For the base
- 100g (4oz) plain chocolate digestive biscuits
- 50g (2oz) butter
For the cheesecake
- 700g (1½ lb) full fat soft cheese
- 100g (4oz) caster sugar
- 1 teaspoon vanilla extract
- 2 large eggs
- 150ml softly whipped double cream
For the topping
- 150ml (5floz) sour cream
- 250g (9oz) mixed soft berries
- Preheat the oven to 160°C / 325°f / Gas 3. Lightly grease a 20cm (8in) push pan.
- Put the biscuits into a plastic bag and crush with a rolling pin. Melt the butter in a medium-sized pan. Remove the pan from the heat and stir in the biscuit crumbs.
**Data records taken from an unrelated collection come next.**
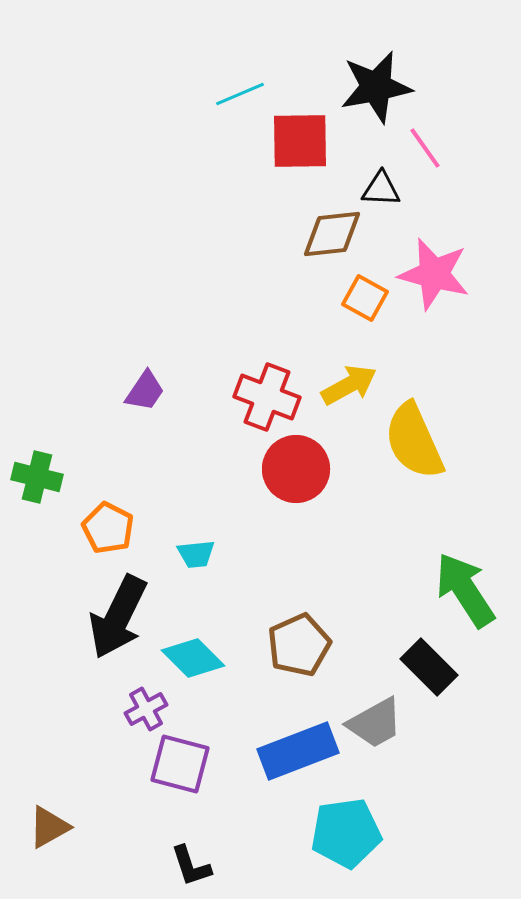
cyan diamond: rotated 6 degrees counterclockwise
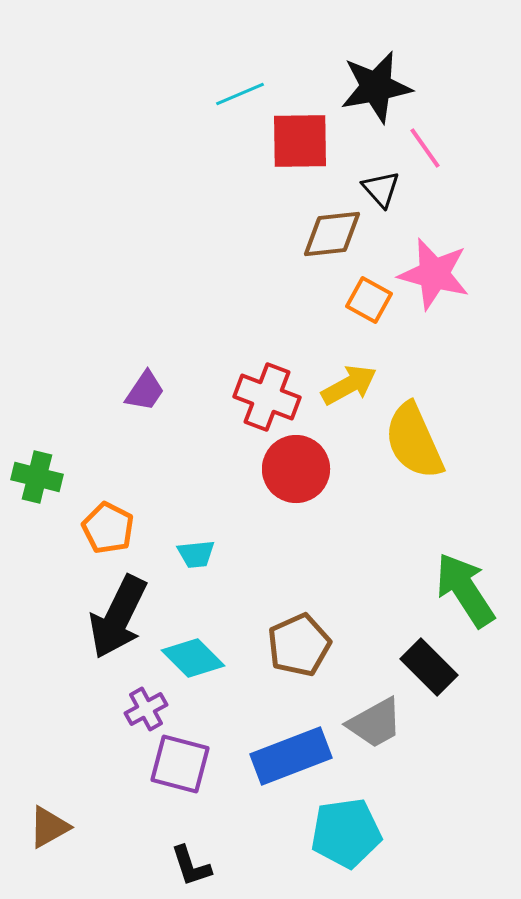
black triangle: rotated 45 degrees clockwise
orange square: moved 4 px right, 2 px down
blue rectangle: moved 7 px left, 5 px down
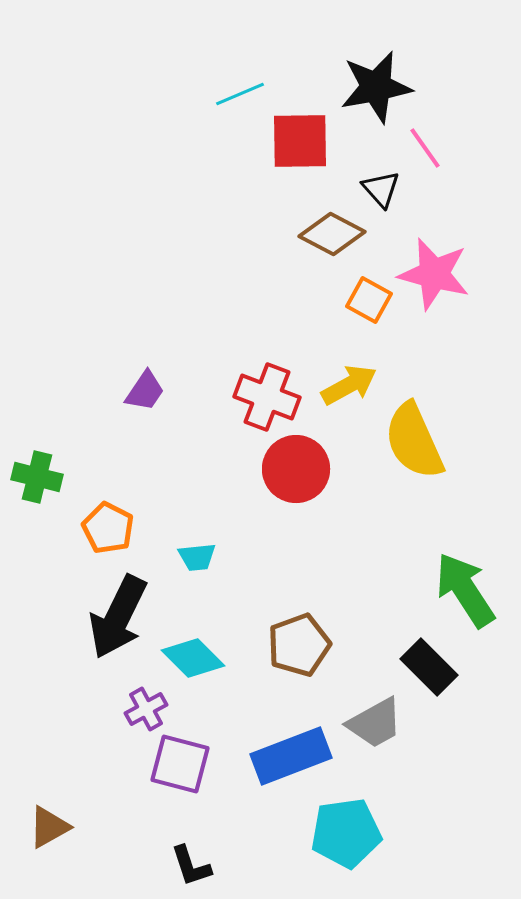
brown diamond: rotated 34 degrees clockwise
cyan trapezoid: moved 1 px right, 3 px down
brown pentagon: rotated 4 degrees clockwise
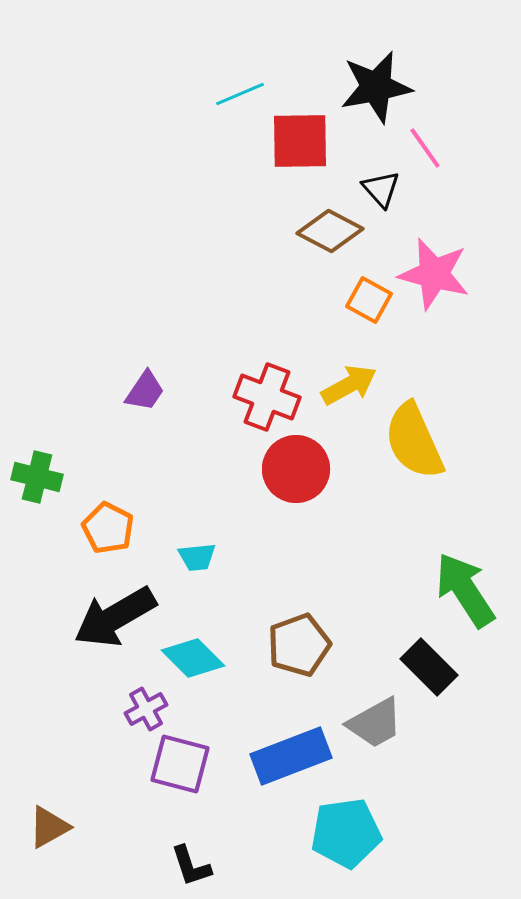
brown diamond: moved 2 px left, 3 px up
black arrow: moved 3 px left; rotated 34 degrees clockwise
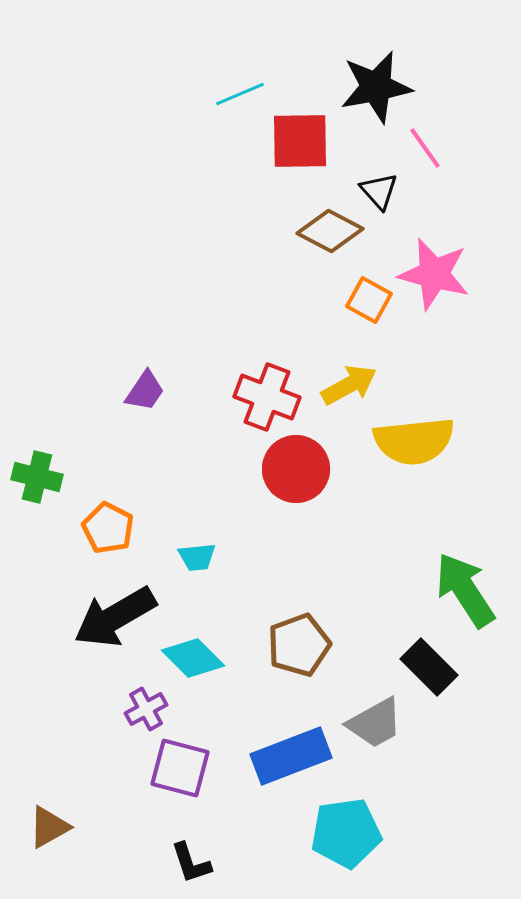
black triangle: moved 2 px left, 2 px down
yellow semicircle: rotated 72 degrees counterclockwise
purple square: moved 4 px down
black L-shape: moved 3 px up
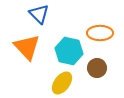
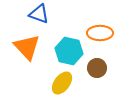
blue triangle: rotated 25 degrees counterclockwise
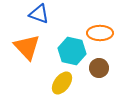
cyan hexagon: moved 3 px right
brown circle: moved 2 px right
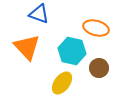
orange ellipse: moved 4 px left, 5 px up; rotated 15 degrees clockwise
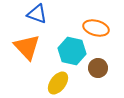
blue triangle: moved 2 px left
brown circle: moved 1 px left
yellow ellipse: moved 4 px left
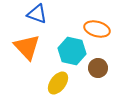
orange ellipse: moved 1 px right, 1 px down
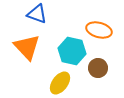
orange ellipse: moved 2 px right, 1 px down
yellow ellipse: moved 2 px right
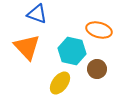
brown circle: moved 1 px left, 1 px down
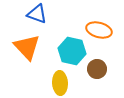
yellow ellipse: rotated 40 degrees counterclockwise
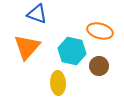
orange ellipse: moved 1 px right, 1 px down
orange triangle: rotated 24 degrees clockwise
brown circle: moved 2 px right, 3 px up
yellow ellipse: moved 2 px left
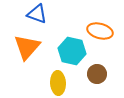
brown circle: moved 2 px left, 8 px down
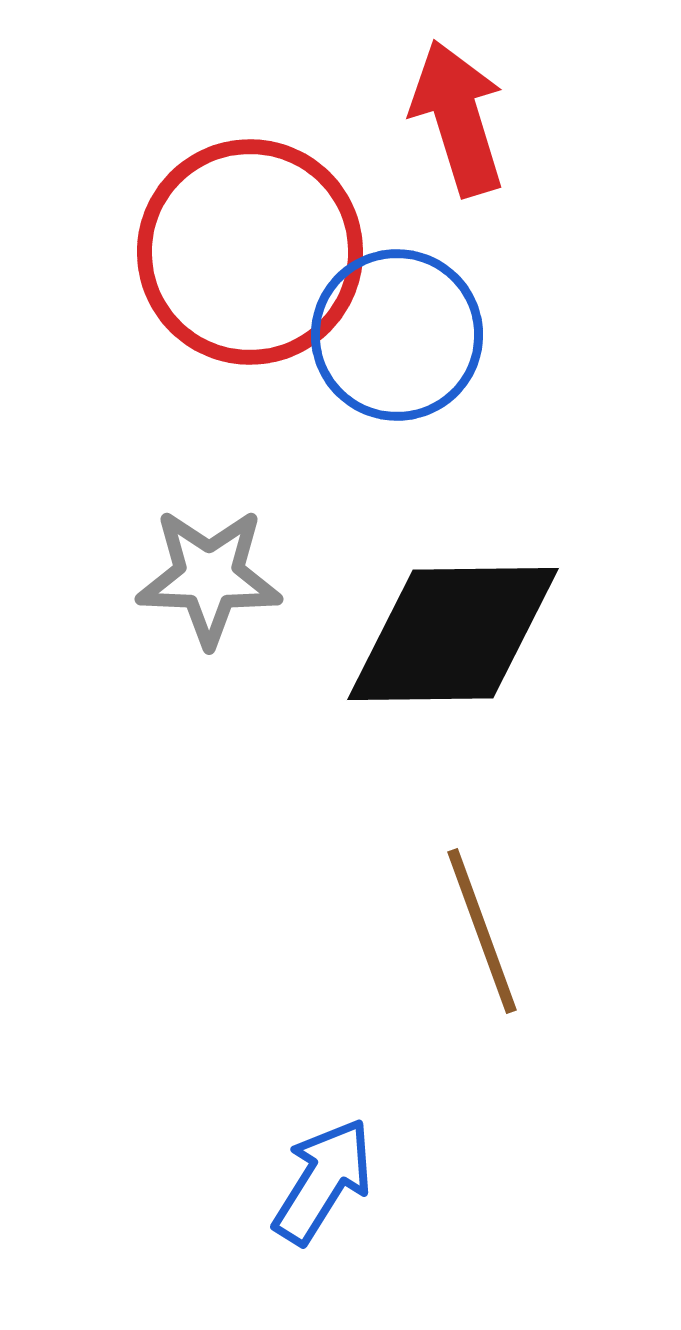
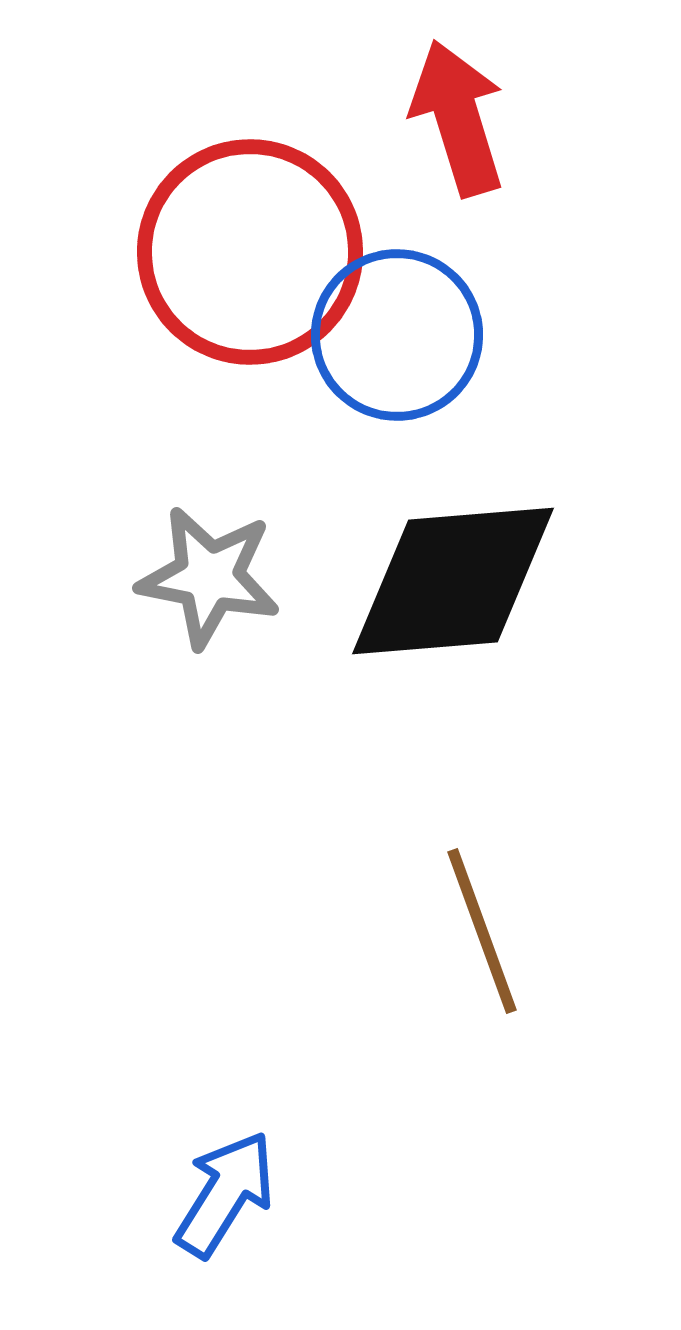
gray star: rotated 9 degrees clockwise
black diamond: moved 53 px up; rotated 4 degrees counterclockwise
blue arrow: moved 98 px left, 13 px down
Press into the prepared tin and leave to set.
- To make the cheesecake filling, measure the cheese into a large bowl and beat until soft. Add the sugar and beat again until well mixed. Beat in the vanilla extract and then the eggs. Fold in the double cream.
- Spoon the cheese mixture onto the biscuit crust, leveling the top.
- Bake in the pre-heated oven for about 60 minutes or until the cheesecake becomes puffy around the edges but is still very soft in the centre. Remove from the oven to cool.
- When cool, remove from the oven and place in the fridge and chill well. To serve, loosen the cheesecake from the sides of the tin using a small palette knife then spread the sour cream over the top and decorate with the mixed soft berries.